捕获没有特定数字跟随的数字流 [英] Capture stream of digits which is not followed by certain digits

查看:72
本文介绍了捕获没有特定数字跟随的数字流的处理方法,对大家解决问题具有一定的参考价值,需要的朋友们下面随着小编来一起学习吧!

问题描述

我想捕获没有特定数字跟随的数字流.例如

input = abcdef lookbehind 123456..... asjdnasdh lookbehind 789432

我只想使用否定超前捕获来捕获789432,而不是123 .

我尝试了(?<=lookbehind )([\d])+(?!456),但是它捕获了123456789432.

使用(?<=lookbehind )([\d])+?(?!456)仅捕获17.

对我来说,分组不是一种选择,因为我的用例不允许这样做.

有什么方法可以使用纯正则表达式捕获789432而不是123吗? 谢谢您对答案的解释.

解决方案

您可以使用带有负向后缀的所有格修饰符

(?<=lookbehind )\d++(?<!456)
                  ^^ ^^^^^^ 

请参见此regex演示.

带有原子组的同义模式:

(?<=lookbehind )(?>\d+)(?<!456)

详细信息

  • (?<=lookbehind )-与字符串中正好位于lookbehind
  • 前面的位置匹配的正向后看
  • \d++-占位符匹配的1+个数字,不允许回溯到模式中(引擎无法从与\d++匹配的任何数字中重试匹配)
  • (?<!456)-如果与\d++匹配的最后3位数字是456,则负向后检查将使匹配失败.

为什么往后看,为什么不往前看

(?<!...)后面的负向外观确保某个模式与当前位置的左侧不立即匹配.如果负向超前(?!...)的模式立即与当前位置的右侧匹配,则匹配失败.这里的失败"表示正则表达式引擎放弃了当前匹配字符串的方式,如果在后向/超前查找之前存在量化模式,则引擎可能会 backtrack 进入那些模式以尝试以不同方式匹配字符串.请注意,这里的所有格修饰符使引擎无法多次执行456的后向检查,只有用\d++抓住所有数字后才执行.
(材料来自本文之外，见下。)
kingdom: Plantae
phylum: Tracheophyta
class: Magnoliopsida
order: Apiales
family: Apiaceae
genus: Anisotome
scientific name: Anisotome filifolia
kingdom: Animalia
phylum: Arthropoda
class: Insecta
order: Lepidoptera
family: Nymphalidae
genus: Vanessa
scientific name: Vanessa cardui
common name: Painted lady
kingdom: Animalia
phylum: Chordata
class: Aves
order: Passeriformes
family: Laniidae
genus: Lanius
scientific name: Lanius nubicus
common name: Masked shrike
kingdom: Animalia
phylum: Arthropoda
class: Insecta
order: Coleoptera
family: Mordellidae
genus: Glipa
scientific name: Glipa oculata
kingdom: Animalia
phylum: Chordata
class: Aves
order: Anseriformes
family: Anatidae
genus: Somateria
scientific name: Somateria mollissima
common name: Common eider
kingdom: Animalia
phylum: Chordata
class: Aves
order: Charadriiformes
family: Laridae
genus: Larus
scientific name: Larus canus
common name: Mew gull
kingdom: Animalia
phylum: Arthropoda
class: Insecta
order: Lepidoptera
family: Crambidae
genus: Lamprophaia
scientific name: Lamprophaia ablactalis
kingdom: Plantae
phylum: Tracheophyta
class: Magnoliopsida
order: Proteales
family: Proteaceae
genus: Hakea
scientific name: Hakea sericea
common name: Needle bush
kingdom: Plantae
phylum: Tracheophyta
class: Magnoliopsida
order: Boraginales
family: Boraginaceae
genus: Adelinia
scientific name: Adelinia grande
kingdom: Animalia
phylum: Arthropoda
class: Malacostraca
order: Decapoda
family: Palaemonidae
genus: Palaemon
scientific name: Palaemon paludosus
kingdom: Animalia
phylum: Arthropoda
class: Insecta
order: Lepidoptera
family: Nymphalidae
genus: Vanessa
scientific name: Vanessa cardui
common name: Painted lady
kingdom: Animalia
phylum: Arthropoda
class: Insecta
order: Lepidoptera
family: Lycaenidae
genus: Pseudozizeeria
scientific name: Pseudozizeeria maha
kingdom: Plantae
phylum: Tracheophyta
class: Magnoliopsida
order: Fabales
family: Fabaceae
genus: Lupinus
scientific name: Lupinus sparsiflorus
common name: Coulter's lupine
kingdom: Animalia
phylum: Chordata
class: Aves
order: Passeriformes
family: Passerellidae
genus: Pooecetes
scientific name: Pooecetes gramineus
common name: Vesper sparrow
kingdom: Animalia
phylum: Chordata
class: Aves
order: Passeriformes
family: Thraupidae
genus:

(?<=lookbehind )([\d])+(?!456)正则表达式匹配123456,因为\d+以贪婪的方式匹配这些数字(一次全部匹配),并且(?!456)在它们之后检查456,并且因为那里没有456 ,则返回匹配项. (?<=lookbehind )([\d])+?(?!456)仅匹配一位,因为\d+?以惰性方式匹配,匹配1位,然后执行loolahead检查.由于1之后没有456,因此将返回1.

为什么++所有格量词

如果以前存在量化模式,则不允许正则表达式引擎以不同的方式重试匹配字符串.因此, (?<=lookbehind )\d+(?<!456) 匹配123456中的12345,因为没有4566之前.

I wanted to capture a stream of digits which are not followed by certain digits. For example

input = abcdef lookbehind 123456..... asjdnasdh lookbehind 789432

I want to capture 789432 and not 123 using negative lookahead only.

I tried (?<=lookbehind )([\d])+(?!456) but it captures 123456 and 789432.

Using (?<=lookbehind )([\d])+?(?!456) captures only 1 and 7.

Grouping is not an option for me as my use case doesn't allow me to do it.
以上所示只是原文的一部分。